You are asking them to do something outside their type. If you are asking your coach to build a financial model, or your consultant to hold you accountable weekly, the roles have blurred. Reset or replace.
End advisory engagements with a clear conversation and a written summary of what was accomplished. In the UAE market, where relationships carry weight, a clean ending preserves the option to return later.
Where to focus by team size
- 10 to 19 people: Find one mentor who has built a similar business. You do not need a board yet.
- 20 to 34 people: Consider adding a paid advisor or coach. At this size, the founder needs outside perspective on people and systems.
- 35 to 50 people: Build an informal advisory group. Three to four people who meet quarterly and hold you accountable.
Working prompts
People
- Who is currently advising you, and what type of advisor are they?

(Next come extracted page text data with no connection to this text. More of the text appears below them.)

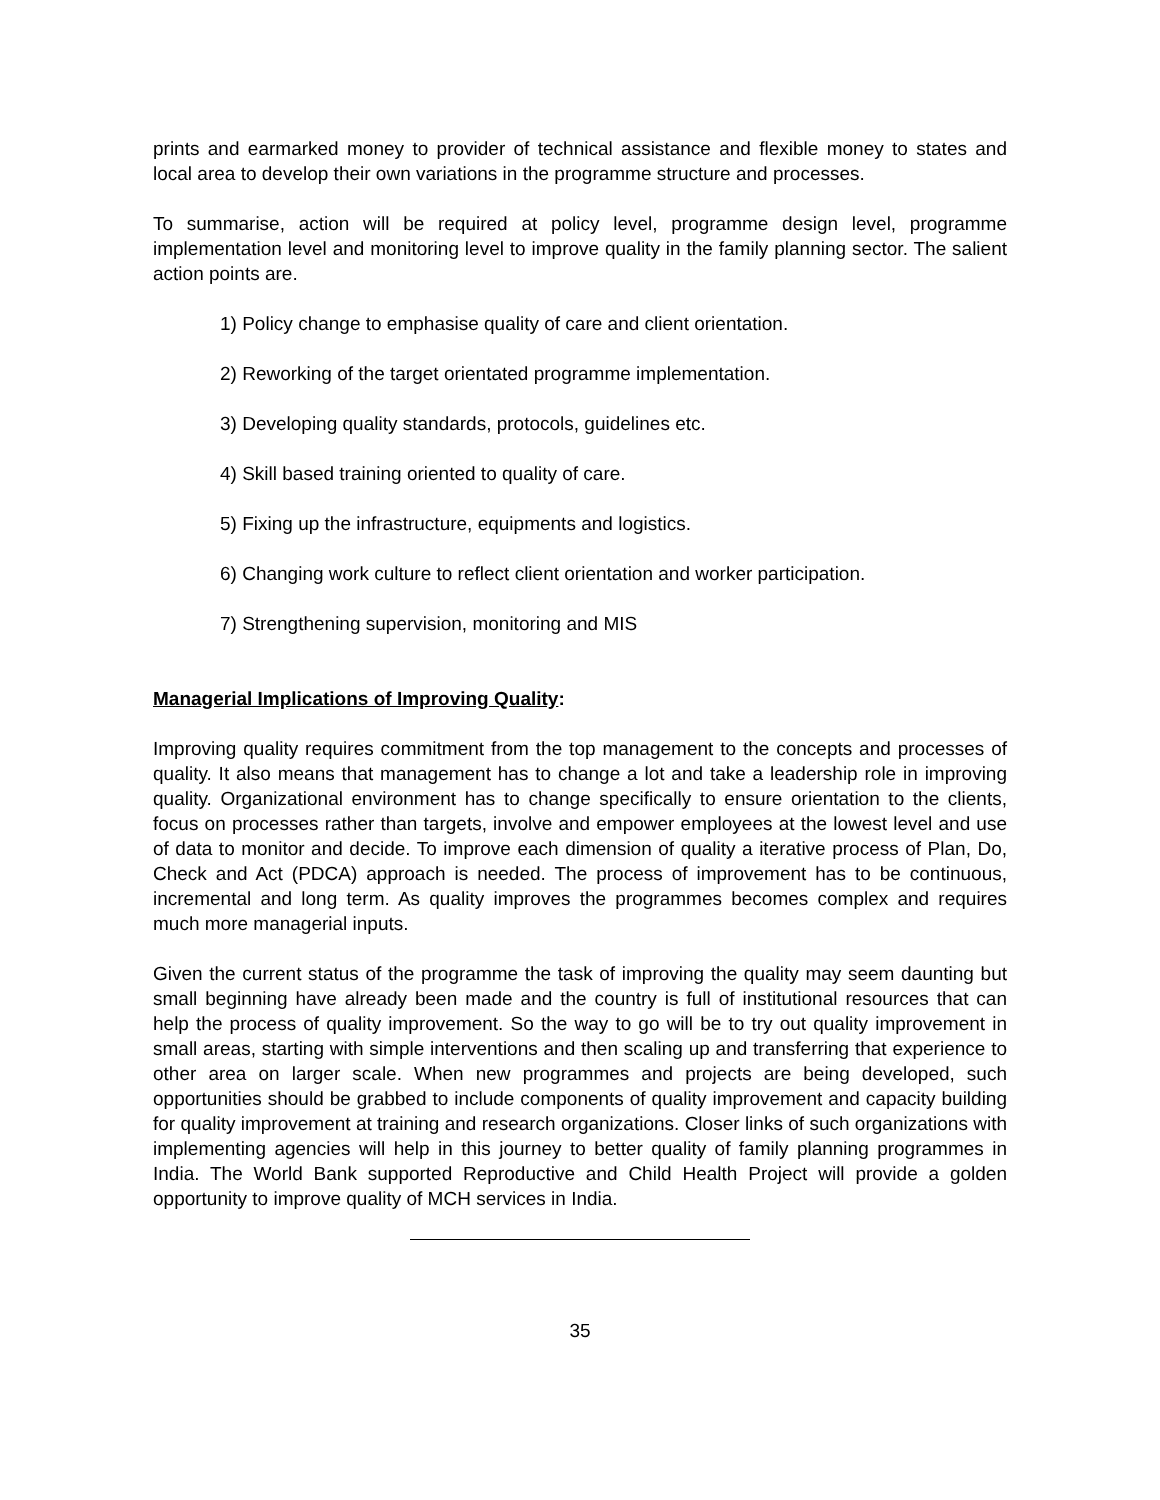prints and earmarked money to provider of technical assistance and flexible money to states and local area to develop their own variations in the programme structure and processes.
To summarise, action will be required at policy level, programme design level, programme implementation level and monitoring level to improve quality in the family planning sector. The salient action points are.
1) Policy change to emphasise quality of care and client orientation.
2) Reworking of the target orientated programme implementation.
3) Developing quality standards, protocols, guidelines etc.
4) Skill based training oriented to quality of care.
5) Fixing up the infrastructure, equipments and logistics.
6) Changing work culture to reflect client orientation and worker participation.
7) Strengthening supervision, monitoring and MIS
Managerial Implications of Improving Quality:
Improving quality requires commitment from the top management to the concepts and processes of quality. It also means that management has to change a lot and take a leadership role in improving quality. Organizational environment has to change specifically to ensure orientation to the clients, focus on processes rather than targets, involve and empower employees at the lowest level and use of data to monitor and decide. To improve each dimension of quality a iterative process of Plan, Do, Check and Act (PDCA) approach is needed. The process of improvement has to be continuous, incremental and long term. As quality improves the programmes becomes complex and requires much more managerial inputs.
Given the current status of the programme the task of improving the quality may seem daunting but small beginning have already been made and the country is full of institutional resources that can help the process of quality improvement. So the way to go will be to try out quality improvement in small areas, starting with simple interventions and then scaling up and transferring that experience to other area on larger scale. When new programmes and projects are being developed, such opportunities should be grabbed to include components of quality improvement and capacity building for quality improvement at training and research organizations. Closer links of such organizations with implementing agencies will help in this journey to better quality of family planning programmes in India. The World Bank supported Reproductive and Child Health Project will provide a golden opportunity to improve quality of MCH services in India.
35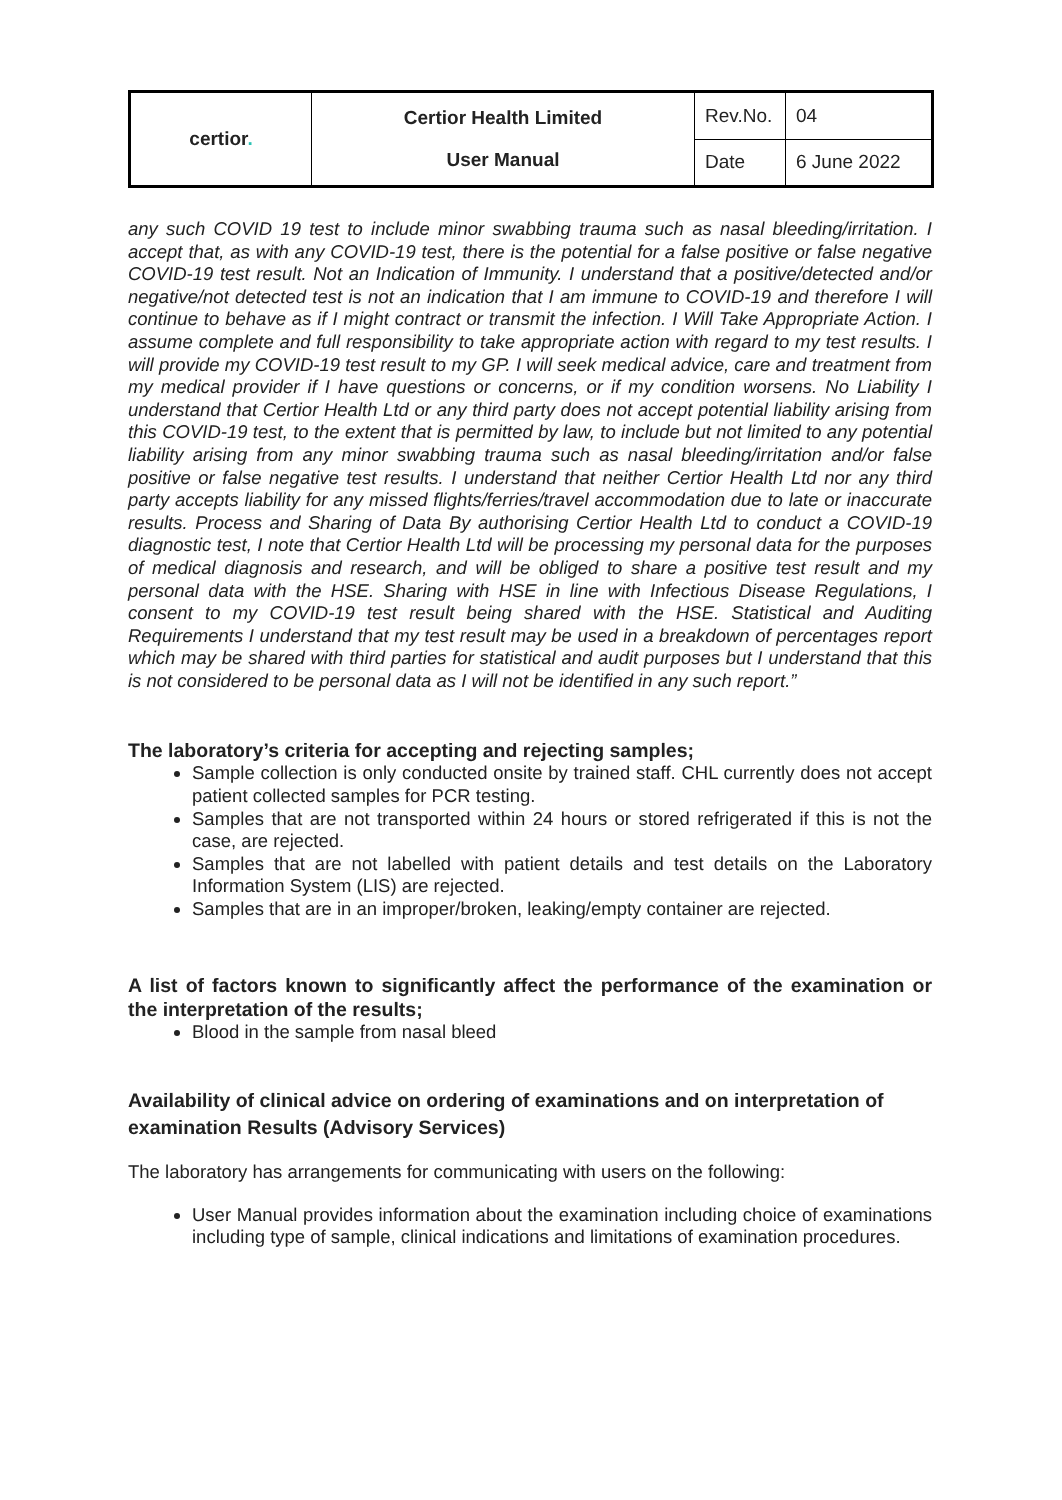| certior . | Certior Health Limited User Manual | Rev.No. | 04 |
| | | Date | 6 June 2022 |
any such COVID 19 test to include minor swabbing trauma such as nasal bleeding/irritation. I accept that, as with any COVID-19 test, there is the potential for a false positive or false negative COVID-19 test result. Not an Indication of Immunity. I understand that a positive/detected and/or negative/not detected test is not an indication that I am immune to COVID-19 and therefore I will continue to behave as if I might contract or transmit the infection. I Will Take Appropriate Action. I assume complete and full responsibility to take appropriate action with regard to my test results. I will provide my COVID-19 test result to my GP. I will seek medical advice, care and treatment from my medical provider if I have questions or concerns, or if my condition worsens. No Liability I understand that Certior Health Ltd or any third party does not accept potential liability arising from this COVID-19 test, to the extent that is permitted by law, to include but not limited to any potential liability arising from any minor swabbing trauma such as nasal bleeding/irritation and/or false positive or false negative test results. I understand that neither Certior Health Ltd nor any third party accepts liability for any missed flights/ferries/travel accommodation due to late or inaccurate results. Process and Sharing of Data By authorising Certior Health Ltd to conduct a COVID-19 diagnostic test, I note that Certior Health Ltd will be processing my personal data for the purposes of medical diagnosis and research, and will be obliged to share a positive test result and my personal data with the HSE. Sharing with HSE in line with Infectious Disease Regulations, I consent to my COVID-19 test result being shared with the HSE. Statistical and Auditing Requirements I understand that my test result may be used in a breakdown of percentages report which may be shared with third parties for statistical and audit purposes but I understand that this is not considered to be personal data as I will not be identified in any such report.”
The laboratory’s criteria for accepting and rejecting samples;
Sample collection is only conducted onsite by trained staff. CHL currently does not accept patient collected samples for PCR testing.
Samples that are not transported within 24 hours or stored refrigerated if this is not the case, are rejected.
Samples that are not labelled with patient details and test details on the Laboratory Information System (LIS) are rejected.
Samples that are in an improper/broken, leaking/empty container are rejected.
A list of factors known to significantly affect the performance of the examination or the interpretation of the results;
Blood in the sample from nasal bleed
Availability of clinical advice on ordering of examinations and on interpretation of examination Results (Advisory Services)
The laboratory has arrangements for communicating with users on the following:
User Manual provides information about the examination including choice of examinations including type of sample, clinical indications and limitations of examination procedures.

- Where are you missing a perspective your team cannot provide?
- Which advisor relationship has run its course?
System
- Is there a written scope for every advisory engagement?

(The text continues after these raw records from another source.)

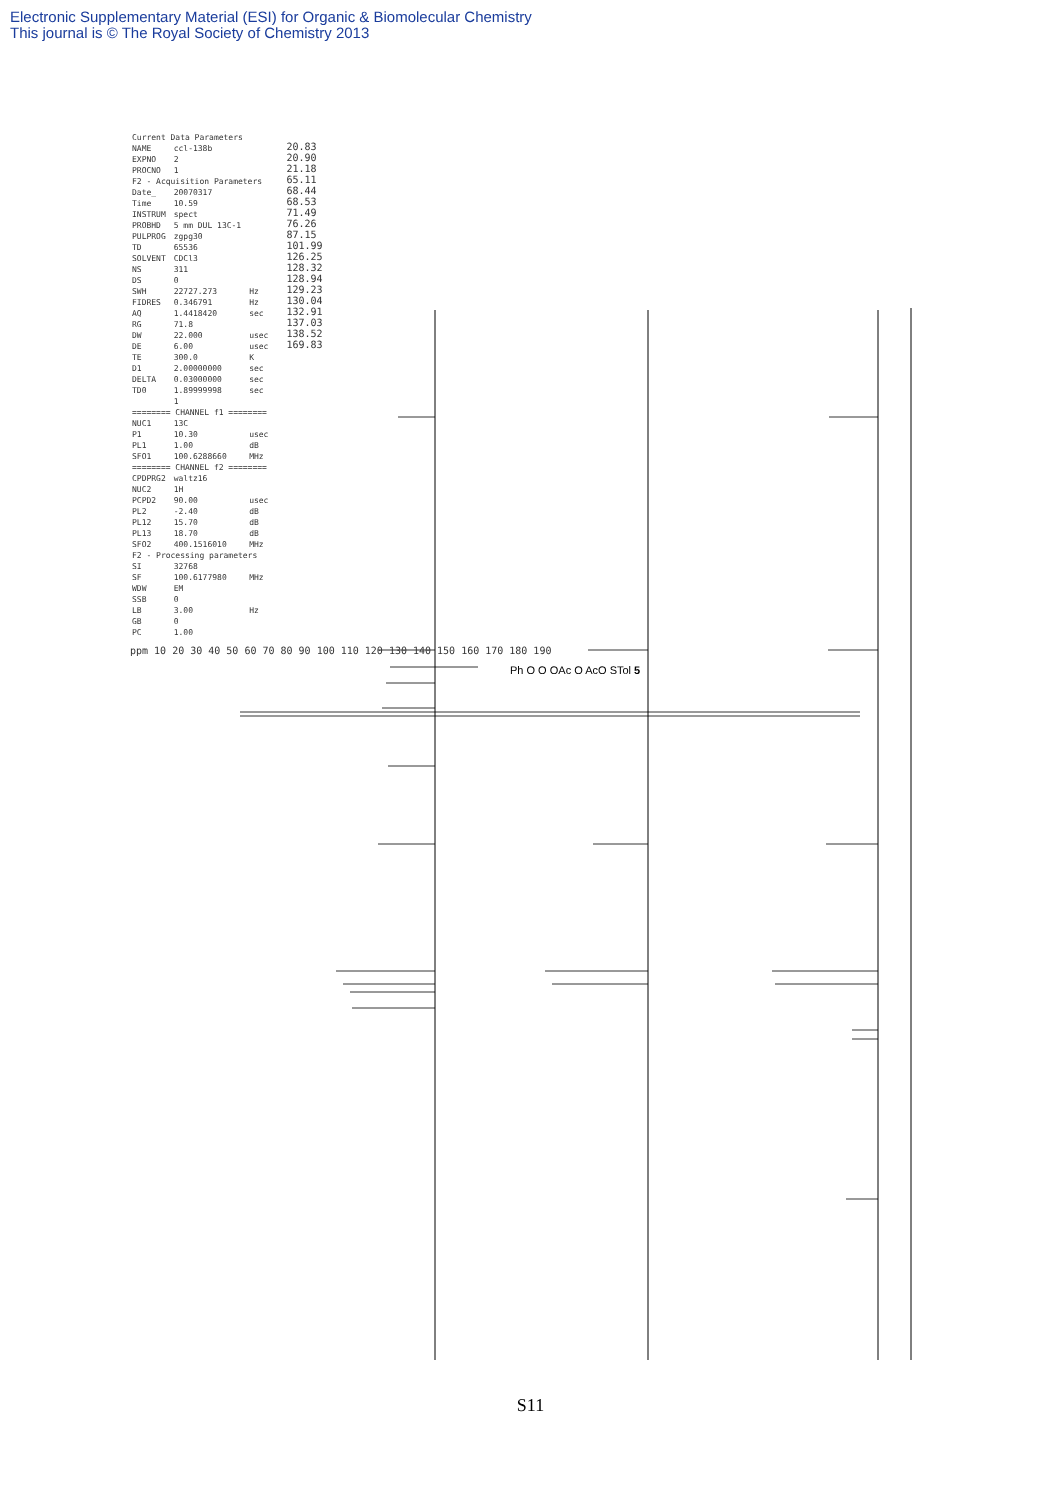Electronic Supplementary Material (ESI) for Organic & Biomolecular Chemistry
This journal is © The Royal Society of Chemistry 2013
| Current Data Parameters | | |
| NAME | ccl-138b | |
| EXPNO | 2 | |
| PROCNO | 1 | |
| F2 - Acquisition Parameters | | |
| Date_ | 20070317 | |
| Time | 10.59 | |
| INSTRUM | spect | |
| PROBHD | 5 mm DUL 13C-1 | |
| PULPROG | zgpg30 | |
| TD | 65536 | |
| SOLVENT | CDCl3 | |
| NS | 311 | |
| DS | 0 | |
| SWH | 22727.273 | Hz |
| FIDRES | 0.346791 | Hz |
| AQ | 1.4418420 | sec |
| RG | 71.8 | |
| DW | 22.000 | usec |
| DE | 6.00 | usec |
| TE | 300.0 | K |
| D1 | 2.00000000 | sec |
| DELTA | 0.03000000 | sec |
| TD0 | 1.89999998 | sec |
| | 1 | |
| ======== CHANNEL f1 ======== | | |
| NUC1 | 13C | |
| P1 | 10.30 | usec |
| PL1 | 1.00 | dB |
| SFO1 | 100.6288660 | MHz |
| ======== CHANNEL f2 ======== | | |
| CPDPRG2 | waltz16 | |
| NUC2 | 1H | |
| PCPD2 | 90.00 | usec |
| PL2 | -2.40 | dB |
| PL12 | 15.70 | dB |
| PL13 | 18.70 | dB |
| SFO2 | 400.1516010 | MHz |
| F2 - Processing parameters | | |
| SI | 32768 | |
| SF | 100.6177980 | MHz |
| WDW | EM | |
| SSB | 0 | |
| LB | 3.00 | Hz |
| GB | 0 | |
| PC | 1.00 | |
20.83
20.90
21.18
65.11
68.44
68.53
71.49
76.26
87.15
101.99
126.25
128.32
128.94
129.23
130.04
132.91
137.03
138.52
169.83
ppm 10 20 30 40 50 60 70 80 90 100 110 120 130 140 150 160 170 180 190
Ph O O OAc O AcO STol 5
S11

- How do you track whether advisor recommendations are implemented?
- What is your process for evaluating advisory ROI every 90 days?
AI
- After your advisory structure is documented, could a simple tracking sheet flag when engagements pass their review date?
- Could you record key advisor insights and decisions in a shared log so your leadership team benefits too?
Founder exercise
Part A: Map your current advisory structure (15 minutes)

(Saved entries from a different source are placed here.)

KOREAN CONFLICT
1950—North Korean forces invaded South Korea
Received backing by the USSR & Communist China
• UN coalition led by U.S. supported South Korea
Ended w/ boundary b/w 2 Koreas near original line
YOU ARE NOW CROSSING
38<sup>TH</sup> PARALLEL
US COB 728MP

List every person outside your company who influences decisions. Include paid advisors, peer group members, informal mentors, and WhatsApp group regulars. For each one, write down: their name, which type they are (mentor, coach, consultant, operator), what you actually use them for, and what you pay (in fees and in time).
Part B: Identify the gaps and overlaps (10 minutes)
Looking at your map, answer three questions. First, where do you have two people filling the same role? Second, where do you have no one and need someone? Third, which engagement has no defined outcome or end date?
Part C: Write one scope document (20 minutes)
Pick the most important advisory relationship you have. Write a one-page scope that includes: the specific problem they are helping with, the outcome you expect in 90 days, how you will measure success, and the date you will review whether to continue. Share it with them this week.
ARCAS lens
Power in the ARCAS diagnosis goes beyond internal authority. It also lives in who you listen to, how you filter advice, and whether outside counsel strengthens or weakens your position under pressure. The advisory spectrum maps directly to risk leakage in the Five Levels model. Every advisor without a defined scope is an unmanaged risk. Every gap in your advisory structure is a blind spot that grows over time.
The diagnosis engine flags advisory gaps through the Power audit. If your score is low, this chapter is where the fix starts. The fix runs through getting the right type in the right sequence with the right exit criteria. Hiring more advisors does the opposite.
Start now: Quick self-assessment
Rate each statement from 1 (not true) to 5 (completely true).
| # | Statement | Score (1-5) |
|---|---|---|
| 1 | I can name the specific type (mentor, coach, consultant, operator) of every advisor I use | ___ |
| 2 | Every paid advisory engagement has a written scope with a 90-day outcome | ___ |
| 3 | I have ended at least one advisory relationship in the past 12 months because it was no longer useful | ___ |
| 4 | I know the total monthly cost of all outside advisory, including my time | ___ |
| 5 | My peer group membership produces at least two actionable insights per quarter | ___ |
| 6 | No single advisor influences more than one major business decision without a second perspective | ___ |
24-30: Your advisory structure is deliberate. Focus on maintaining review cycles.
16-23: You have pieces in place but gaps in structure. Start with Part C of the founder exercise and write scope documents for your top two relationships.
6-15: Advisory is happening to you, with no real return. Start with Part A. Map everything. Then cut or restructure before adding anything new.